Jurn Buisman (Netherlands)

Member

I was groomed to follow my father as president of a substantial family business and was brought-up in a country estate’s mansion with lots of old stuff around, this last feature interested me far more. Therefore, after finalising my business economy studies and working a blue Monday with today’s KPMG, I moved to the world of cultural heritage. First, I worked parttime and for nearly a quarter of a century since as a fulltime heritage professional.

Since the late eighties, I have been involved in quite a wide scope of cultural heritage projects, ranging from establishing an ‘avant la lettre’ cultural impact investment fund to leading major restoration projects, such as the full restoration of a 17th-century mansion and its garden in the Amsterdam Channel District, the ‘Geelvinck Hinlopen Huis’, and the restoration of the major mural ‘Le Rêve de la Paix’ at the Library of the Palais des Nations in Geneva for the United Nations.

Since the early nineties, I was the driving force behind Museum Geelvinck. For this museum, with my wife Dunya – a cultural anthropologist and a feminist – we developed about one major exhibition a year on very diverse themes. These included: historic gardens, the trans-Atlantic slave trade, traces of the Dutch colonies, etchings by Rembrandt, export porcelain province plates etc. Many of these exhibitions encompassed loans from museums all over Europe.
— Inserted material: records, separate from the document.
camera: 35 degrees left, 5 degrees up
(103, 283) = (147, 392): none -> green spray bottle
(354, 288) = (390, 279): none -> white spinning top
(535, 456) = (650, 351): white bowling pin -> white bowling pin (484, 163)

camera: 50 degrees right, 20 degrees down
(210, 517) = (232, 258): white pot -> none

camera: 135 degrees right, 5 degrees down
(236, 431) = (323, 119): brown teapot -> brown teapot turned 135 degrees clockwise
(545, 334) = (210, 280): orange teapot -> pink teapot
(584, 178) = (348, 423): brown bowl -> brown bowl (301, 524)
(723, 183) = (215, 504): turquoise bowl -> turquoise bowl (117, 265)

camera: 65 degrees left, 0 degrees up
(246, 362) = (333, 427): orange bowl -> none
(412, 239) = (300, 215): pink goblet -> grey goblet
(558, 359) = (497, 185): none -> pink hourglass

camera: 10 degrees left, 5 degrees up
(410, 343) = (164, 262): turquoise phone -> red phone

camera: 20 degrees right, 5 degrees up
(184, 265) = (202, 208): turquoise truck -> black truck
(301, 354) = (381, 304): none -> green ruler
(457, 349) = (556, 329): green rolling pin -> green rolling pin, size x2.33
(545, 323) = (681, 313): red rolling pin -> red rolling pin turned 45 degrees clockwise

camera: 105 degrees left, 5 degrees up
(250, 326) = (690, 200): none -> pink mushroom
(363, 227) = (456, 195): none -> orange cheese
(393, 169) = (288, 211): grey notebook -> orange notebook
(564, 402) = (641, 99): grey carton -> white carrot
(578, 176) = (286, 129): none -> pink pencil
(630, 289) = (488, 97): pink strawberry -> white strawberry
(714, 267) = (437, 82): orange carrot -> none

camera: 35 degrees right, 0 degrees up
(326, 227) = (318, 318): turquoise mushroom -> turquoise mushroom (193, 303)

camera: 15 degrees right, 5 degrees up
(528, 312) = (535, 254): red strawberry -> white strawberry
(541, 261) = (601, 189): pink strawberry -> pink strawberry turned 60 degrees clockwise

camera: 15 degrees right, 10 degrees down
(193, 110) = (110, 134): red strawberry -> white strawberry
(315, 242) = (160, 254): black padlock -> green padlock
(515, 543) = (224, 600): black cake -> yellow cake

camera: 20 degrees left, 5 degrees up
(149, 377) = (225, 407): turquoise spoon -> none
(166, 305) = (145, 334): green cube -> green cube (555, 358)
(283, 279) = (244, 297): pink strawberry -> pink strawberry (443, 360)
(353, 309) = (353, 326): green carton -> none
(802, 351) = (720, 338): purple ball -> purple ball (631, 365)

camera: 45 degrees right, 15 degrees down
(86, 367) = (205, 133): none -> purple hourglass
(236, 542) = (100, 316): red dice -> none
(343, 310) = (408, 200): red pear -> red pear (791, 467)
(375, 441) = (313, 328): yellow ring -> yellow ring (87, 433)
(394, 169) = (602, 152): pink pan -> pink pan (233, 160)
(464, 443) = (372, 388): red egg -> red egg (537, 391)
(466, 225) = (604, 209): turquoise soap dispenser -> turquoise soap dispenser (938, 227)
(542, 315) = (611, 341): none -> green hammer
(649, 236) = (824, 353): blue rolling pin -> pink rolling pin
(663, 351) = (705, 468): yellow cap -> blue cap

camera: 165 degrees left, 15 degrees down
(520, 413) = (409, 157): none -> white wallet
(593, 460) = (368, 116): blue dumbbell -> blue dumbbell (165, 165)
Heritage interpretation – how to present the stories – is key to developing impactful exhibitions. During the last ten years, the focus of our museum has gradually shifted to historic pianos from the 18th and 19th centuries..

Today, I am in the process of developing a network-museum for this working collection of some 450 historic pianos and other keyboard instruments. This effort also includes organising series of chamber concerts, as well as – by now worldwide the largest – annual festival of fortepianos used for competition, symposium etc.. Again, this is not just about the living heritage of music but, instead, the emphasis is on giving historical context around the concert programs which the museum presents.

In the past thirty years, I have been a member of ICOM (DemHist, CIMCIM and ICLCM), ICOMOS (including ICOMOS-IFLA ISCCL and ISC Water), Slow Food, REMA–European Early Music Network, and Europa Nostra and, in the last ten years, I have been active internationally within these organisations. I am happy to share my experience and to serve as a linking-pin in support of Interpret Europe.